The cuts also involve a ban on all but essential police and civilian overtime and a zero inflation limit on the force's commitment to the regional crime squad, forensic science, training and support services.
After yesterday's meeting of the South Wales police authority, Robert Lawrence, the Chief Constable, who earlier this year warned of the end of local policing in the region, said the force could just about survive.
He said: 'As long as we have a fair wind, we will just about be able to survive the year. But a few serious major incidents could throw us off course.' The force emphasised that there was no contingency fund for incidents such as a big murder investigation or disaster.
John Prosser, secretary of the Police Federation in South Wales, said morale was at rock bottom. 'Law and order is not a priority in South Wales,' he said.
The cuts in police jobs will save the force about pounds 3.6m and will be achieved by natural wastage, reducing the force well below its authorised establishment of 3,160. The force plans to move officers around to ensure that front line policing - mainly patrol and CID work - is least affected. About 50 traffic officers are being moved on to normal patrol duties.
A final decision on the stations to be closed will be made next month but the force emphasised yesterday that only about four were full-time stations and the remainder were local, lightly manned offices serving rural communities. A number are likely to be merged with their neighbouring stations or offices. The move will only save about pounds 140,000.

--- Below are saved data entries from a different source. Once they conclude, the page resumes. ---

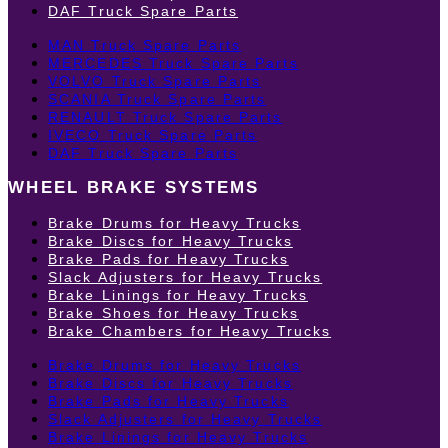
DAF Truck Spare Parts
MAN Truck Spare Parts
MERCEDES Truck Spare Parts
VOLVO Truck Spare Parts
SCANIA Truck Spare Parts
RENAULT Truck Spare Parts
IVECO Truck Spare Parts
DAF Truck Spare Parts
WHEEL BRAKE SYSTEMS
Brake Drums for Heavy Trucks
Brake Discs for Heavy Trucks
Brake Pads for Heavy Trucks
Slack Adjusters for Heavy Trucks
Brake Linings for Heavy Trucks
Brake Shoes for Heavy Trucks
Brake Chambers for Heavy Trucks
Brake Drums for Heavy Trucks
Brake Discs for Heavy Trucks
Brake Pads for Heavy Trucks
Slack Adjusters for Heavy Trucks
Brake Linings for Heavy Trucks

The effect of the zero inflation limit in other areas will be to restrict investment in equipment or schemes and reduce scientific work and car mileage. Savings on overtime will amount to about pounds 2.3m; the force said it would be able to provide limited cover for bank holidays and major inquiries.
Mr Lawrence had asked the authority for a 'no-growth' budget of pounds 144.3m but has only been given pounds 133.8m. The three councils which comprise the police authority - South Glamorgan, Mid Glamorgan and West Glamorgan - have been financially limited by the Government. Monthly budget meetings will be held to keep track of spending over the next 12 months.
In February, the force was examined by the Inspectorate of Constabulary whose report will be published later this year and is likely to provide an objective view of the state of the force. Mr Lawrence has argued that his force is under- funded and under-manned in comparison to a force such as Merseyside, which has a lower crime rate but 1,600 more officers.